──────── Recorded data ────────

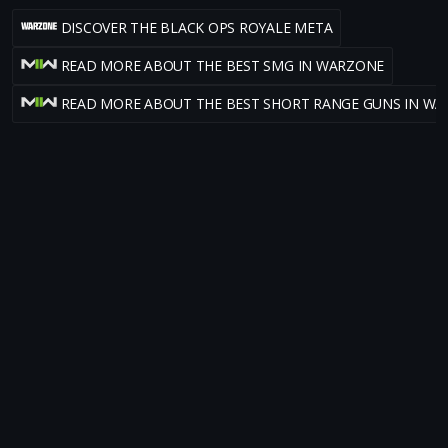
DISCOVER THE BLACK OPS ROYALE META
READ MORE ABOUT THE BEST SMG IN WARZONE
READ MORE ABOUT THE BEST SHORT RANGE GUNS IN W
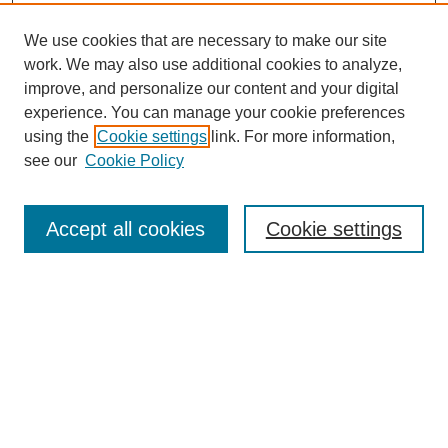
We use cookies that are necessary to make our site
work. We may also use additional cookies to analyze,
improve, and personalize our content and your digital
experience. You can manage your cookie preferences
using the
Cookie settings
link. For more information,
see our
Cookie Policy
Search
Accept all cookies
Cookie settings
Enter search terms:
Select context to search:
Advanced Search
Notify me via email or
RSS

────────

What is being asked: Reproduce every record above exactly, omitting the pictures.

Answer below:
DISCOVER THE BLACK OPS ROYALE META
READ MORE ABOUT THE BEST SMG IN WARZONE
READ MORE ABOUT THE BEST SHORT RANGE GUNS IN W
We use cookies that are necessary to make our site
work. We may also use additional cookies to analyze,
improve, and personalize our content and your digital
experience. You can manage your cookie preferences
using the
Cookie settings
link. For more information,
see our
Cookie Policy
Search
Accept all cookies
Cookie settings
Enter search terms:
Select context to search:
Advanced Search
Notify me via email or
RSS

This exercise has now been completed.